A sculpture pays tribute to the arrival of water in the south of Lanzarote
From this Monday a new sculpture placed in a historical place of Tías is visible where half a century ago the great cistern was constructed that supplied water to the rural population of this municipality, who lived on agriculture and where even tourism was in embryo .
In Lanzarote, during the first half of the 20th century, the hydraulic installations of the galleries of Famara (in the north of Lanzarote) that supplied water to the capital Arrecife were put into operation. But, in the south of the island, the shortage of water forced the population to emigrate to the hutch capital.
Then, the construction of a hydraulic facility to supply rainwater to the resident population in the south of the island was started, with Tías as the main town in the southern region of Lanzarote. At the end of the year 1968, the work of canalization of the waters coming from the holes drilled almost on the top of Montaña Blanca and deposited in a large well built on the current Central Avenue of Tías would be completed.
This hydraulic work, with the few machinery and resources for that time, was an important milestone in the rural history of Tías. A year before, the first hotel in La Tiñosa (origin of Puerto del Carmen) had been built, but even the channeled water was not present or even reached the southern region of Lanzarote.
The work and the author
The work of the sculptor born in Tías Julián Bermúdez Mesa recreates in a sculpture this symbolism of the arrival of water to Tías, just when the 50th anniversary of that important milestone is commemorated. After several months of work, Bermúdez Mesa has delivered to the City Council his sculpture – where he recreates a real peasant from Tías, guiding water – which since this week is exhibited at the same site where the large cistern that supplied water is located in its subsoil of rain to the local population.

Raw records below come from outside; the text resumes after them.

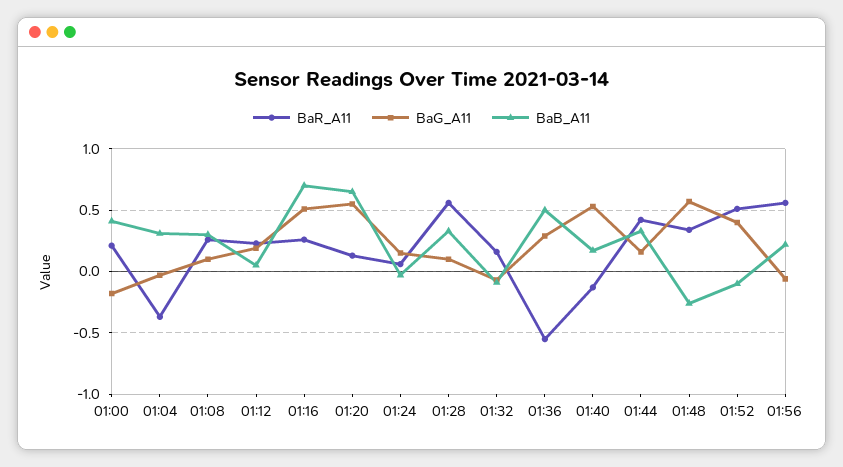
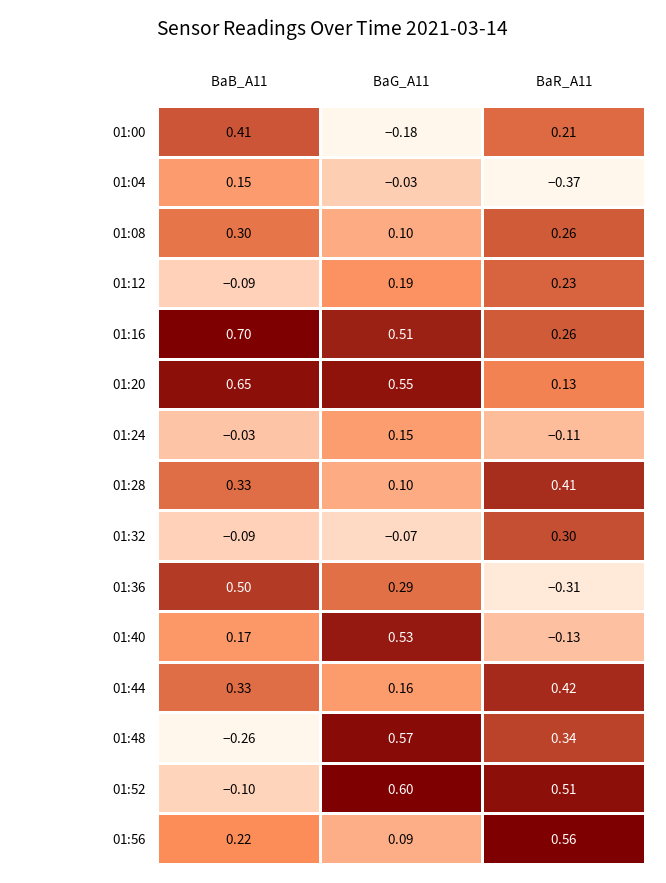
BaB_A11, 01:04: 0.3 -> 0.15
BaB_A11, 01:12: 0.05 -> -0.09
BaR_A11, 01:24: 0.05 -> -0.11
BaR_A11, 01:28: 0.55 -> 0.41
BaR_A11, 01:32: 0.15 -> 0.3
BaR_A11, 01:36: -0.55 -> -0.31
BaG_A11, 01:52: 0.4 -> 0.6
BaG_A11, 01:56: -0.05 -> 0.09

Julián Bermúdez, who finished his sculpture studies at the Pancho Lasso School of Art in Lanzarote, was part of the team of artists that under the direction of the British sculptor Jason deCaires, made the figures of the Atlantic Museum in the waters of Papagayo, in the south of Lanzarote. For five years Bermúdez Mesa has lived in England where he works with the multidisciplinary team of Jason deCaires for his artistic works present in many parts of the world.
For the sculpture tribute to the Culture of Water, Julián Bermúdez noticed a real peasant living in the village of La Asomada to make a real size mold for her new artistic work. The sculpture, with mixed technique, has been executed in cold function. The work recreates this rural, peasant woman, guindando water from the cistern with a bucket tied to a rope.